In today’s readings, Jesus says to the fearful disciples, “Peace be with you.” What does the word “peace” mean to people who are constantly experiencing violence? The word peace is hard to understand when one’s experiences and reality are the opposite. Yet we are called to be fully present as we listen to people going through such violent situations. The second reading from First Corinthians 12:12 states, “For just as the body is one and has many members, and all members of the body, though many, are one body, as it is with Christ.” This message reminds us that while so many people in the world suffer under different forms of violence, the entire universe also suffers from violence. Brian Swimme teaches that we are all made from the same material that made the stars, the moon, and everything on the entire planet. If we make ourselves present and listen to and experience the pain of the universe, then we could all collaborate to bring peace to the entire universe, the entire body.
As we work we have noticed that many people in the community have been paralyzed by fear: They have lost the spontaneity of helping one another, of being present to one another, of telling the truth, of opening the door to help the neighbor who is being violated, etc. The feast of Pentecost is an opportunity to remember that the spirit of the risen Jesus is with us, bringing new energy to become aware of and in touch with the inner peace Jesus offers. It is this inner peace that needs to be brought out to the world. As the healing process beings we are made aware that there is always a chance to start again. God sends forth the breath that renews the face of the earth.
In the first reading, we heard, “When the day of Pentecost had come, [the disciples] were all together in one place, and they were filled with the Holy Spirit and began to speak in other languages, as the Spirit gave them ability.” Each one of us has a special gift to contribute to peace building. Each gift and person in society is needed in peace building. The oppressors and the oppressed have to participate equally in the act of helping in each other’s transformation, because ultimately, under the laws of the universe we are one.

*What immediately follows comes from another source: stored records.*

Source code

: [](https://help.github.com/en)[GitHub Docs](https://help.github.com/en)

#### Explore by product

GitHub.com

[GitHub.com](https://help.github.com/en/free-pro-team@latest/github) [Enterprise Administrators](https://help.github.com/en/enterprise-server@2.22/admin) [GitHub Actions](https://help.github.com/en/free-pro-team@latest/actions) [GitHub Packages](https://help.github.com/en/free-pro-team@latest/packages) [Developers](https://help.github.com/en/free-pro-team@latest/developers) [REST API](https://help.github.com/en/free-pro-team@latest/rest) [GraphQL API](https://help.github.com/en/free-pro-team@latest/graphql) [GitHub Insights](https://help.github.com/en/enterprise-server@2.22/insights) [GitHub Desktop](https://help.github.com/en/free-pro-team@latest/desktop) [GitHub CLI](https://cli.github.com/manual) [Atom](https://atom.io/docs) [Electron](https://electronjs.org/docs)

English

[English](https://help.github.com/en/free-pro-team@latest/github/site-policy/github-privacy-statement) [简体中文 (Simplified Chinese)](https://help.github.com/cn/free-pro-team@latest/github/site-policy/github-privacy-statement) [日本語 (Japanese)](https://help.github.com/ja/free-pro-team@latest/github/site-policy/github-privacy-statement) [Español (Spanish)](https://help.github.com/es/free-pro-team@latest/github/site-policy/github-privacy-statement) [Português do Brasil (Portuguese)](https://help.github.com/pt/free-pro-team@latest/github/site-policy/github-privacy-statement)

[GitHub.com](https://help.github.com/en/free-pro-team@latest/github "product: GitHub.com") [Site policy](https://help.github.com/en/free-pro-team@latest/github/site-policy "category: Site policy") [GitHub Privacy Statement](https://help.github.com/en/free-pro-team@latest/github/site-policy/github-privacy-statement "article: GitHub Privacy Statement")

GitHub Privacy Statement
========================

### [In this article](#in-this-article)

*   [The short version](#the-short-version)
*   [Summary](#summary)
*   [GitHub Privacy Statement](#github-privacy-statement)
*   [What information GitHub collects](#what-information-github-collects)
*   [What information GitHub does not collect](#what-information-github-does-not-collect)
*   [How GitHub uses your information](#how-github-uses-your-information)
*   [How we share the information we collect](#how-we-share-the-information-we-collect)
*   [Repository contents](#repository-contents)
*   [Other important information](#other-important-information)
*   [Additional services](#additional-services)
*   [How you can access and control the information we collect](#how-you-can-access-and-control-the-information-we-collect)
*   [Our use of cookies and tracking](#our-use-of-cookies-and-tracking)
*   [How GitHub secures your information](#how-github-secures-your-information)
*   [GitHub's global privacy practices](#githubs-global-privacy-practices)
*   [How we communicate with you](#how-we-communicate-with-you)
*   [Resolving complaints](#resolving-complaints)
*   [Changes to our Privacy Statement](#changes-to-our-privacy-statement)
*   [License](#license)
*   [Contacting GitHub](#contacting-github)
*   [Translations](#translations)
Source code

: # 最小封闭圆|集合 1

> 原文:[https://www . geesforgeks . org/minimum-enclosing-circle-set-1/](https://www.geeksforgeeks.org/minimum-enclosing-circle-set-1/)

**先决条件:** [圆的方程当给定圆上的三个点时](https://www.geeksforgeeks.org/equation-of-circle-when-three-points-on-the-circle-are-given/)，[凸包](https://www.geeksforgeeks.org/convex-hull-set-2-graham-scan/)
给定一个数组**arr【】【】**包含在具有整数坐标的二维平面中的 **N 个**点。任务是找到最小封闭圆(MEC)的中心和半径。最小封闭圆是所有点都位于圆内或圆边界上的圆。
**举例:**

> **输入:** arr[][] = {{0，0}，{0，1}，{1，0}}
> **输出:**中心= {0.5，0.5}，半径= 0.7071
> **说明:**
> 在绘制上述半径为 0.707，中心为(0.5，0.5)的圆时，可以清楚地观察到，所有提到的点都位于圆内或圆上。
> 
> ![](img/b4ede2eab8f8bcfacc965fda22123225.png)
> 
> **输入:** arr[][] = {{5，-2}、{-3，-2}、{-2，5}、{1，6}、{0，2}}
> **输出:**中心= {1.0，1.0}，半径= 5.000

Family Constellation, a method of healing done here in Brazil, taught me a great deal. I learned and experienced that, in a process of true healing, peace and reconciliation will come when we all forgive and let go of past experiences. The resurrected Jesus appeared to the fearful disciples bringing the Holy Spirit as a symbol of transformation.
“Jesus said to them again, ‘Peace be with you. As the Father has sent me, so I send you.’ When he had said this, he breathed on them and said to them, ‘Receive the Holy Spirit. If you forgive the sins of any, they are forgiven them; if you retain the sins of any, they are retained.’” (John 20:21-23)
The transformation that comes along with forgiveness is not limited to only the individual or those directly affected by the act; on the contrary, forgiveness transforms the entire universe, the entire body.